*Instructions to follow*.
Only the lines from the one with "Seitenzahl, 09.12.2019: 25 -> 10" to the end of the data below should be given again, exactly, with both ends included and pictures omitted.

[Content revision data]
[Start of Attachment]

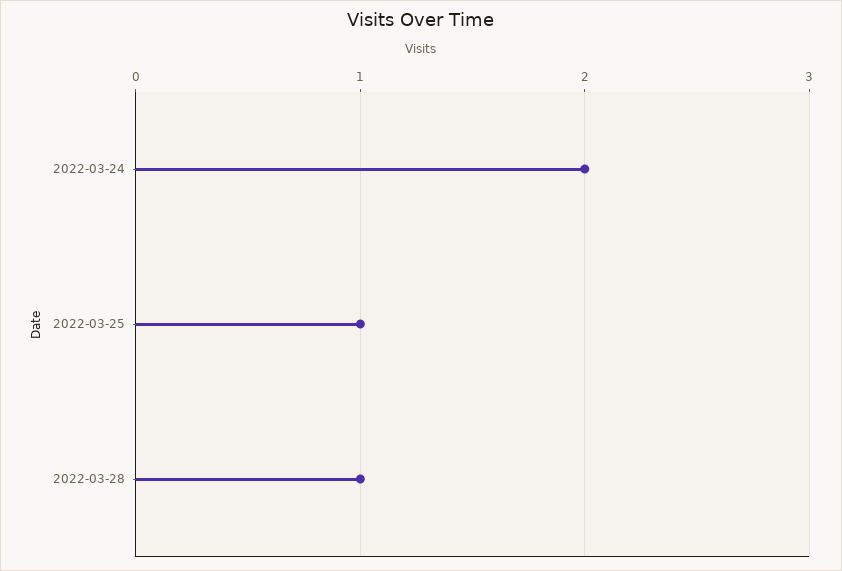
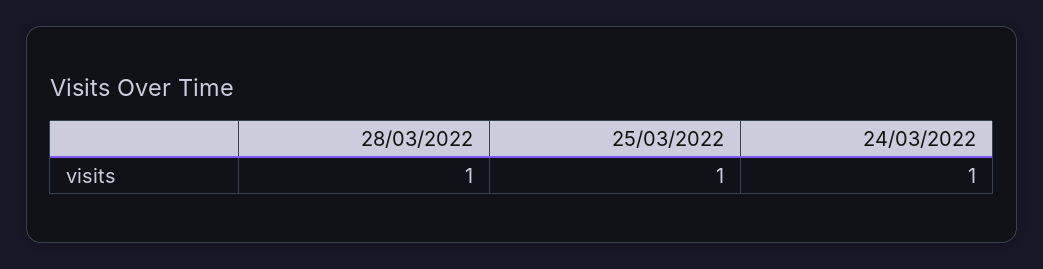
2022-03-24: 2 -> 1

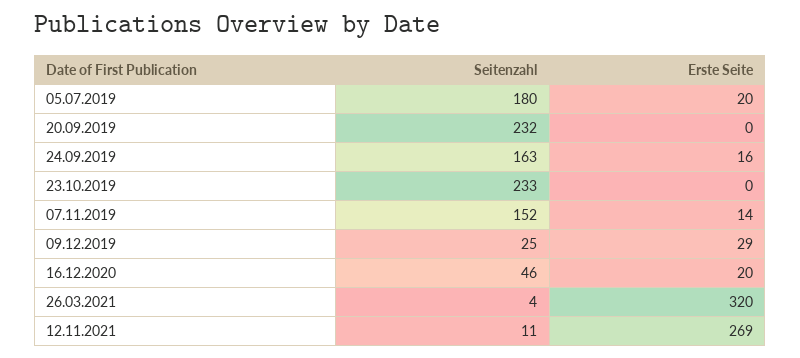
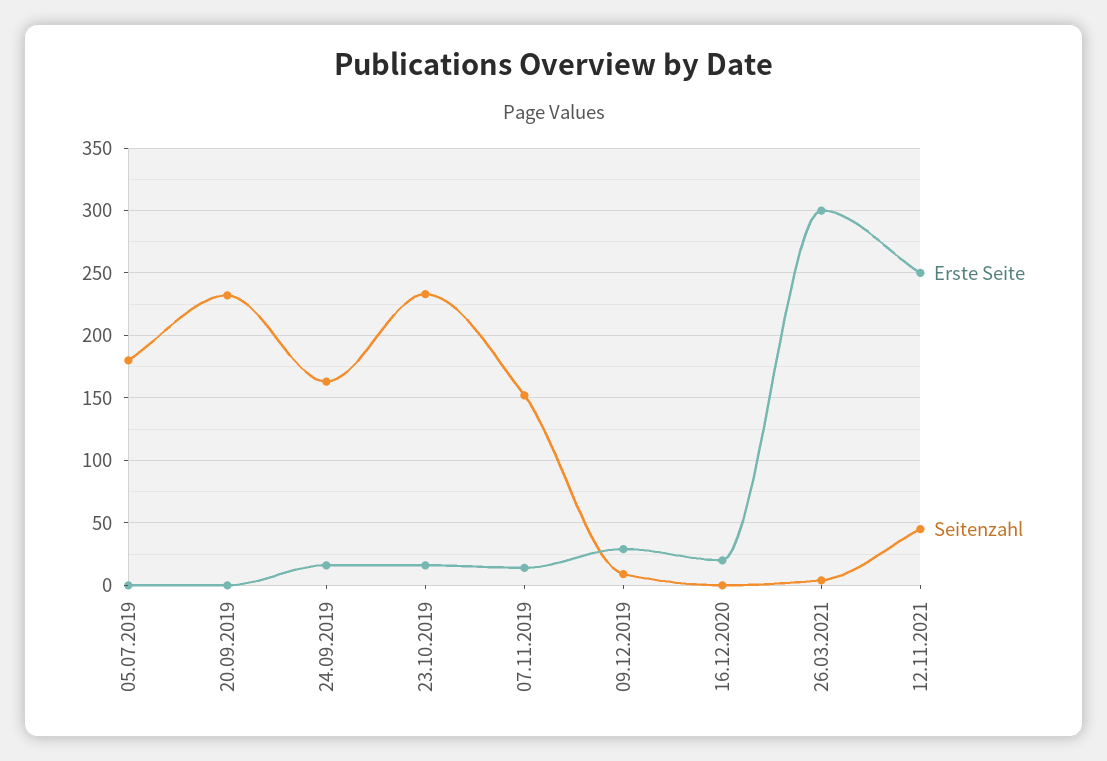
Erste Seite, 05.07.2019: 20 -> 0
Erste Seite, 23.10.2019: 0 -> 15
Seitenzahl, 09.12.2019: 25 -> 10
Seitenzahl, 16.12.2020: 46 -> 0
Erste Seite, 26.03.2021: 320 -> 300
Seitenzahl, 12.11.2021: 11 -> 45
Erste Seite, 12.11.2021: 269 -> 250

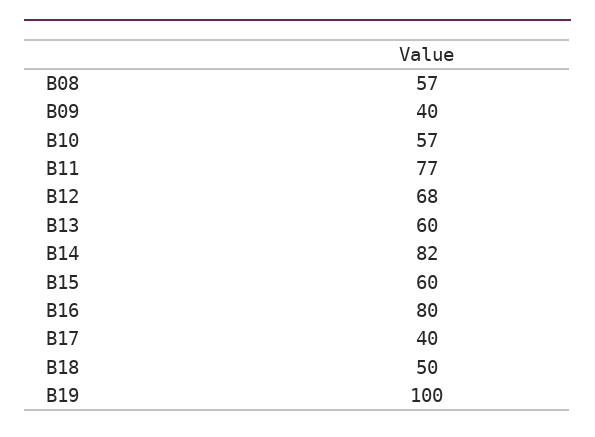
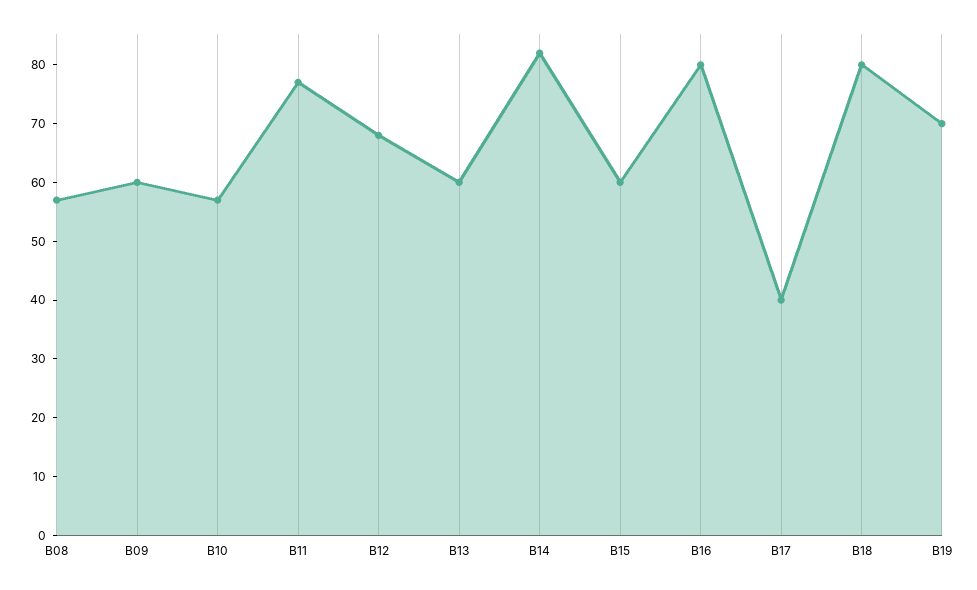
B09: 40 -> 60
B18: 50 -> 80
B19: 100 -> 70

[End of Attachment]

*Answer to this task*.
Seitenzahl, 09.12.2019: 25 -> 10
Seitenzahl, 16.12.2020: 46 -> 0
Erste Seite, 26.03.2021: 320 -> 300
Seitenzahl, 12.11.2021: 11 -> 45
Erste Seite, 12.11.2021: 269 -> 250

B09: 40 -> 60
B18: 50 -> 80
B19: 100 -> 70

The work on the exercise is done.